Riverwind considered trying to disarm the youngster, but before he could act on the notion, his temporary sense of balance fled, and the next thing he knew, he was lying in the mud on his back. The blond boy was joined by another figure in a hooded cape.

“Who's that? What did you do to him?” asked the hooded one. The voice sounded like a girl's.

“I did nothing,” replied the boy. “He's only some beggar.”

“He has the bearing of a warrior,” the girl observed. “But he looks quite ill.”

“We can't take in every starving robber who passes.”

“Well, we certainly can't leave him out here in the rain!” the girl declared. Riverwind wanted to applaud her good manners, but he was too weak to even make a sound.

The girl tried to lift him by an arm, but wasn't strong enough. The boy watched for a moment, then joined in. The two of them half-carried, half-dragged Riverwind to the wagons. With much straining and complaining, they hoisted him into one wagon.

The canvas flap fell, and the boy removed his hat. He had a high forehead and lots of freckles. His gray eyes were bloodshot. The girl slipped back her hood. She had a pleasant, plump face, a button nose, and curly black hair.

“Hand me a cloth, Darmon,” said the girl. The boy plucked a rag from the bow frame of the roof and gave it to her. She blotted Riverwind's face and neck, wrung out the rag, and dried his hands and arms.

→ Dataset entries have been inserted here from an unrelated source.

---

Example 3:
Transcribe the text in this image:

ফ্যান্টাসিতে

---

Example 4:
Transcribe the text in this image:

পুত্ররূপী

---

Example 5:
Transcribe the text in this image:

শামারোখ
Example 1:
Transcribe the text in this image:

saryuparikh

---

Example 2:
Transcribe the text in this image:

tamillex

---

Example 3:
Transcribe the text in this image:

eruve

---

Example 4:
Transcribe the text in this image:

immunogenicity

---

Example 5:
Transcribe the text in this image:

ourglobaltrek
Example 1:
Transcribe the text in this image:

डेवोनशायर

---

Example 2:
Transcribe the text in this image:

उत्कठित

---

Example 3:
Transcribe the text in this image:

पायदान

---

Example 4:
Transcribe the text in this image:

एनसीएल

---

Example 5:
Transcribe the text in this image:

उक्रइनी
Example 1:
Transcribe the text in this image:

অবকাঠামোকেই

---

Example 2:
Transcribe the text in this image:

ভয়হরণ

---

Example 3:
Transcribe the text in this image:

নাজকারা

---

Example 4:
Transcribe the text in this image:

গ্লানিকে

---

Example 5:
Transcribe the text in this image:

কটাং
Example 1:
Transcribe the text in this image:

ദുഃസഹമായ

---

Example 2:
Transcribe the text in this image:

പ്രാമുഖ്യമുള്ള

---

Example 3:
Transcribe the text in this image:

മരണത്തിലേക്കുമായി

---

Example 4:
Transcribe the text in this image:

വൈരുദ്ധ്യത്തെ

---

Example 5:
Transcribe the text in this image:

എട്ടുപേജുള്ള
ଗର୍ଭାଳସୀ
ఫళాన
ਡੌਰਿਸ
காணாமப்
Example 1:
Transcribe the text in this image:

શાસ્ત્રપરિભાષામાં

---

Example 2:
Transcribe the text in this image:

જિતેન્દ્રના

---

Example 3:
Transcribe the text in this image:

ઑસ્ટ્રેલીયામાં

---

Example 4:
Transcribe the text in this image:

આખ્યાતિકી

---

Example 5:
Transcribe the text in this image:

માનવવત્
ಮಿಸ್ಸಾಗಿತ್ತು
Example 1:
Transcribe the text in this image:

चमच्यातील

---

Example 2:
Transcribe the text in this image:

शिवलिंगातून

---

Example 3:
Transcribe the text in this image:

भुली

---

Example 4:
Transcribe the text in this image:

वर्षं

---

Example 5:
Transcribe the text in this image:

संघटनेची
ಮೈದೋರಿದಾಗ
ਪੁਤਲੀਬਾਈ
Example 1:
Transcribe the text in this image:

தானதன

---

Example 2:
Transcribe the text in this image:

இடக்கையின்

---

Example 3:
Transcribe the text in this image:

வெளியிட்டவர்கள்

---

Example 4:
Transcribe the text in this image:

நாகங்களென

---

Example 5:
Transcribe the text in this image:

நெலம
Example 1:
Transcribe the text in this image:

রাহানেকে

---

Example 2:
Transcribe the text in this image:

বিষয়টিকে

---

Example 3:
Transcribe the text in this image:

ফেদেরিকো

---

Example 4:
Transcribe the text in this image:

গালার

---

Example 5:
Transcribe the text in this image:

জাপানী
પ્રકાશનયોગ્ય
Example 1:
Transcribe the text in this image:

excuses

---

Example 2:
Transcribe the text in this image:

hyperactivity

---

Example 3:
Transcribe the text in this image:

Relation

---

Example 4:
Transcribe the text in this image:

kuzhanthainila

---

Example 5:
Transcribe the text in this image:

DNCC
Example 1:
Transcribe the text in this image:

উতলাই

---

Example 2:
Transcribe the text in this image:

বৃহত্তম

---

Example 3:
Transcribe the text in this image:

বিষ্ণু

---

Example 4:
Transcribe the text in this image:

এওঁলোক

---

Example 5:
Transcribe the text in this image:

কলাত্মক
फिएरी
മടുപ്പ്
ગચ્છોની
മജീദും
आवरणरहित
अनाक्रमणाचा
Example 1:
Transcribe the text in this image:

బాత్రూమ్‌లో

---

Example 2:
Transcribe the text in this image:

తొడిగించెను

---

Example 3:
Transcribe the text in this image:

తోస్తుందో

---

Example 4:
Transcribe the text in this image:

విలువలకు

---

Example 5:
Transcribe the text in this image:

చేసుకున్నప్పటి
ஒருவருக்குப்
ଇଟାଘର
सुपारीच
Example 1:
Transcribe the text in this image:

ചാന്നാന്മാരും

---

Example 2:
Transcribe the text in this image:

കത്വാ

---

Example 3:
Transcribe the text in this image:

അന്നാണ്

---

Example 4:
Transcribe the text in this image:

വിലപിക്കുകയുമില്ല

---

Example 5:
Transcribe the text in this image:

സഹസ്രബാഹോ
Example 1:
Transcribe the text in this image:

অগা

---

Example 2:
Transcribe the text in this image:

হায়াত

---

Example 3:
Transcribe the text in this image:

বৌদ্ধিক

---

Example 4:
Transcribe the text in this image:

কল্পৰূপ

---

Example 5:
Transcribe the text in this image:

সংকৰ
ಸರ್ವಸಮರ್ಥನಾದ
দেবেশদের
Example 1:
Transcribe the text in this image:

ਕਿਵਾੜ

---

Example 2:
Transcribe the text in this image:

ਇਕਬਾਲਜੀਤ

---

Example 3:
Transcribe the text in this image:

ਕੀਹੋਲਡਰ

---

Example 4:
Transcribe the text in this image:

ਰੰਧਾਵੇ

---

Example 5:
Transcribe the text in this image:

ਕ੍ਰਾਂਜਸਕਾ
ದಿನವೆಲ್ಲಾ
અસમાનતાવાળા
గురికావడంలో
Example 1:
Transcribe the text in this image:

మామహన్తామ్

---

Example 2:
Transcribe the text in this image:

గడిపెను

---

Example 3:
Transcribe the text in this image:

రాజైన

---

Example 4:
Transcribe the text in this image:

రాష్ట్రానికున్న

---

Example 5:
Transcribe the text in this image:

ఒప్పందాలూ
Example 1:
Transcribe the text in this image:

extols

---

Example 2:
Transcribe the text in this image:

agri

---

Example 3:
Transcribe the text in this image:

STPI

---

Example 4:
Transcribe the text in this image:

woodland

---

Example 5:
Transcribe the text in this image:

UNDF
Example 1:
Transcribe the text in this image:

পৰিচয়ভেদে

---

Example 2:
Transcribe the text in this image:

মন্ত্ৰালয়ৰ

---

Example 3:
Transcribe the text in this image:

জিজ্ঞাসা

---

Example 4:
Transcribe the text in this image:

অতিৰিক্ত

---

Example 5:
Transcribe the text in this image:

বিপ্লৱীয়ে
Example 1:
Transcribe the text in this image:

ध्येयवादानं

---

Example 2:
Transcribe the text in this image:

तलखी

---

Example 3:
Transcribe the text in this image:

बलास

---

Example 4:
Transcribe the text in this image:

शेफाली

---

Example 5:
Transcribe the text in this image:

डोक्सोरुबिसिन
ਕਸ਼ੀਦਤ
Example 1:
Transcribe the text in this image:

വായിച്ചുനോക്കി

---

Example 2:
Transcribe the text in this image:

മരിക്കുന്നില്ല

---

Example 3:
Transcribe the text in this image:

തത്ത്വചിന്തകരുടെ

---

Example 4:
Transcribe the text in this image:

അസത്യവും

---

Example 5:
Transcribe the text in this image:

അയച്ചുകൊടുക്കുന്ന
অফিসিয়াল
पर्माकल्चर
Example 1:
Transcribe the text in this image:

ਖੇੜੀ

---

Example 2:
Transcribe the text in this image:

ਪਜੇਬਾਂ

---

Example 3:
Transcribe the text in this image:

“Thank you,” the plainsman managed to say.

“What's your name?” asked the girl gently.

“Riverwind.”

The boy, Darmon, snorted. “A barbarian name!” he declared. The girl shushed him.

“Don't take him too seriously,” she advised the young plainsman. “Darmon likes to think he has noble blood, and that allows him to look down on other people.”

“I do have noble blood, Lona! My uncle is Lord Bedric of-”

“So you've told me. And told me.” The girl wrung her cloth again. “My name is Arlona. Lona for short. What happened to you, Riverwind, that put you in such a state?”

He blinked his burning eyes and marshaled his thoughts. “I'm trying to get home,” he said. “To Que-Shu. My beloved is there, waiting for me. I have to give this staff to Goldmoon.” It lay beside him on the pallet of blankets.

“That thing?” Darmon said, pointing at the staff with one toe. “What's so special about that old stick?”

“The Staff of Mishakal. It fulfills my quest,” Riverwind said feverishly.

The boy rolled his eyes and shook his head, muttering, “Barbarians.”

Lona made some hot soup, and while it simmered she told Riverwind how she and Darmon came to be out here in the middle of nowhere.

“Darmon and I are the last survivors of Quidnin's Royal Theatre Company,” Lona said, stirring the broth. “We'd been on the road from the New Ports for Solace when Master Quidnin had a falling out with the wagon leader over the best route to take. Quidnin won out, unfortunately, and we went east.” The dark-haired girl stared into the pot. “It seems we should have gone west. We ended up in the mountains. The drovers were furious with Quidnin for getting us lost. There was a terrible argument, and the drovers abandoned us. Quidnin was still certain that we couldn't be too far off. He sent scouts one by one to search for help, for food, for water. None of the scouts ever came back. Of the eleven people in the theatre company when we set out from the New Ports, only Darmon and I remain.”